Face à une telle attaque, l’Union européenne ne peut plus rester l’arme au pied. Elle doit essayer de calmer les marchés en leur faisant comprendre qu’ils sont victimes de spéculateurs et qu’ils risquent de perdre beaucoup en les suivant. Si le message est entendu, nos deux hedge funds et la banque américaine « vont se retrouver en culotte », affirme un opérateur de marché…
Jean-Claude Trichet, le président de la Banque centrale européenne, a ironisé, jeudi, sur les inquiétudes des investisseurs : « savez-vous que le FMI s’attend à un déficit budgétaire de 6 % du PIB en 2010 pour les seize pays de la zone euro ? D’autres grandes nations industrielles, le Japon comme les États-Unis, sont à plus de 10 % ». Un langage que l’on n’avait pas l’habitude d’entendre.
Il devient aussi nécessaire que l’Union affirme sa solidarité sans faille avec les pays attaqués. L’heure n’est plus au rappel du traité de Maastricht qui interdit que l’on vienne au secours d’un État membre de la zone euro.

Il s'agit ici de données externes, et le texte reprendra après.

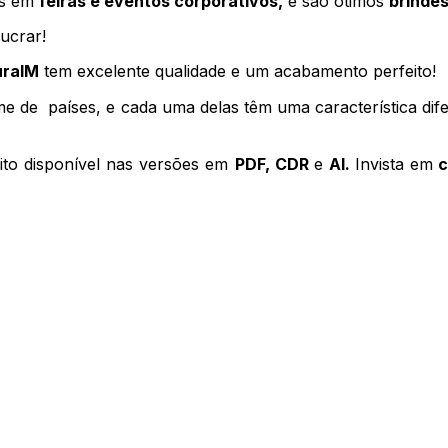
as em 
feiras e eventos corporativos,
 e são ótimos 
brinde
ucrar!
uraIM
 tem excelente qualidade e um acabamento perfeito! 
 de  países, e cada uma delas têm uma característica dif
rito disponível nas versões em 
PDF, CDR 
e 
Al. 
Invista em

Si les investisseurs ont la garantie absolue que la Grèce ne coulera pas, le calme reviendra.
L’Allemagne, jusqu’ici très réticente à affirmer cette solidarité, commence à comprendre que l’euro est désormais en danger : jeudi, Angela Merkel, la chancelière allemande, a estimé, à Paris, qu’il fallait mettre en place « un gouvernement économique des Vingt-sept ». Berlin et Paris feront donc des propositions communes lors du sommet du 11 février.
Enfin, il faut aller plus loin dans la régulation : Michel Barnier, le futur commissaire européen au marché intérieur, m’a confirmé hier qu’il avait l’intention de proposer une directive « sur les marchés des produits dérivés (dont les CDS), dont 80 % échappe à tout contrôle alors qu’ils représentent plus de 600 000 milliards de dollars dans le monde. Il faut inverser cette proportion ».
Les marchés ont une nouvelle fait la preuve qu’ils ne comprennent qu’un langage : celui du pouvoir, brutal de préférence.